You are viewing a plain text version of this content. The canonical link for it is here.
Posted to commits@hdt.apache.org by Apache Wiki <wi...@apache.org> on 2013/02/26 09:37:26 UTC

[Hdt Wiki] Update of "HDTProductExperience" by BobKerns

Dear Wiki user,

You have subscribed to a wiki page or wiki category on "Hdt Wiki" for change notification.

The "HDTProductExperience" page has been changed by BobKerns:
http://wiki.apache.org/hdt/HDTProductExperience

New page:
= HDT Product Experience =

This page is intended to collect thoughts about the overall product experience, from a user's point of view, for a mature product. It is hoped this will lead to a shared idealized vision of things like packaging, distribution, scope, and feature set that might guide more practical and concrete development plans.

Many of these ideas might require cooperation, design, and implementation efforts in conjunction with other Hadoop projects. We might expect to provide leadership and some core technology to ensure high commonality.

== Installation ==

 * The user should be able to install using a single update site for all Hadoop-related Eclipse tools.
   * Not all components would need to be supplied by us.
   * It might (or might not) be better for the update site to be handled by Hadoop-Core.
   * It should at least be linked from all relevant projects.
 * Simple Eclipse install
 * Updates made available promptly.
 * Compatible with current and recent Eclipse versions.

== Configuration ==

 * The user should be able to obtain a cluster's configuration by entering the hostname of the master namenode.
   * All Hadoop services ought to coordinate to publish the necessary configuration information, downloadable via a single URL.
   * The cluster should be able to provide multiple alternative configurations for the user to select from.
 * The user should be able to override cluster-provided information.
   * The user should be able to provide multiple overrides of cluster-provided information for different purposes, and select where appropriate.
     * The exact definition of "where appropriate" may get tricky.

== Feature Set ==

This list is intended to be broad features that users might expect to be available across components.

In some cases, these duplicate functionality that is or might be provided via the web UI. It's fine to integrate the web UI into HDT, but we should be looking for ways to link more deeply into to Eclipse. Errors in the log, for example, should take us to Java source for classes mentioned, and failing tasks and jobs should lead us to the appropriate step in the appropriate script editor.

  * Data browsing
    * Filesystem browsing, for all supported filesystems
    * Database browsing, for all supported databases
    * Facilities for viewing large data sets -- sampling, searching, random access.
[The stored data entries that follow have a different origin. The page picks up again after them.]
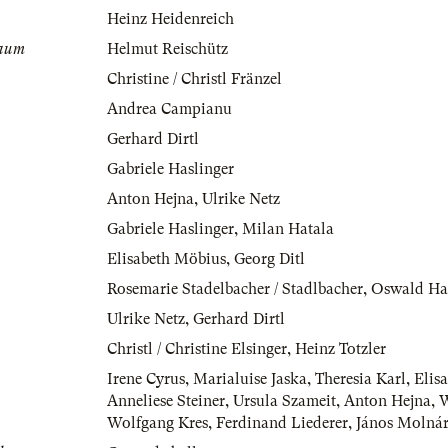
Heinz Heidenreich
baum
Helmut Reischütz
Christine / Christl Fränzel
Andrea Campianu
Gerhard Dirtl
Gabriele Haslinger
Anton Hejna
,
Ulrike Netz
Gabriele Haslinger
,
Milan Hatala
Elisabeth Möbius
,
Georg Ditl
Rosemarie Stadelbacher / Stadlbacher
,
Oswald Ha
Ulrike Netz
,
Gerhard Dirtl
Christl / Christine Elsinger
,
Heinz Totzler
Irene Cyrus
,
Marialuise Jaska
,
Theresia Karl
,
Elis
Anneliese Steiner
,
Ursula Szameit
,
Anton Hejna
,
W
Wolfgang Kres
,
Ferdinand Liederer
,
János Molná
Should ''not'' run out of memory trying to look at files in HDFS.
  * Job submission, for all types of jobs
  * Job tracking, for all types of jobs
    * This would include drilling down into more complex composite jobs, for example Pig, or the multiple jobs that make up a Hive select.
    * Ultimately, this drills down to tasks.
    * Counters
  * Log browsing, for logs from all types of jobs and tasks
  * Debugging
    * Remote attachment of Eclipse to tasks
    * Remote debugging of scripts (for example, pause after first intermediate join to examine result before passing it to next step, etc.)
    * Counters
  * Cluster monitoring (perhaps in one compact display)
    * Service and node status
    * Cluster load monitoring
    * Filesystem available space display

== Administration ==

Ideally, we would provide optional administration facilities. These would almost certainly duplicate the web interfaces (which they should reuse). The advantages of including with Eclipe are

  * One-stop shopping
  * Tighter integration -- for example, if service status display shows a service is down, allowing you to restart the service in place would be handy -- or at least taking you to the appropriate admin page.
    * Taking you to the appropriate admin page would allow better integration with 3rd-party tools such as Cloudera Manager.
  * Tools for managing filesystem space. Who's using what, where.

== Security ==

  * The tools should properly integrate, and be tested against, a locked-down secure install.
    * "Secure" may be overstating things now, but security will become an increasing concern as clusters are used by increasingly heterogeneous user communities.
  * Support for multiple user credentials on a particular cluster as part of the user-selectable customized configuration.
  * The tools should aid the user in identifying the security status of resources, and tracking down failures due to security restrictions.
  * Tools could aid the user in determining whether jobs comply with defined security policies.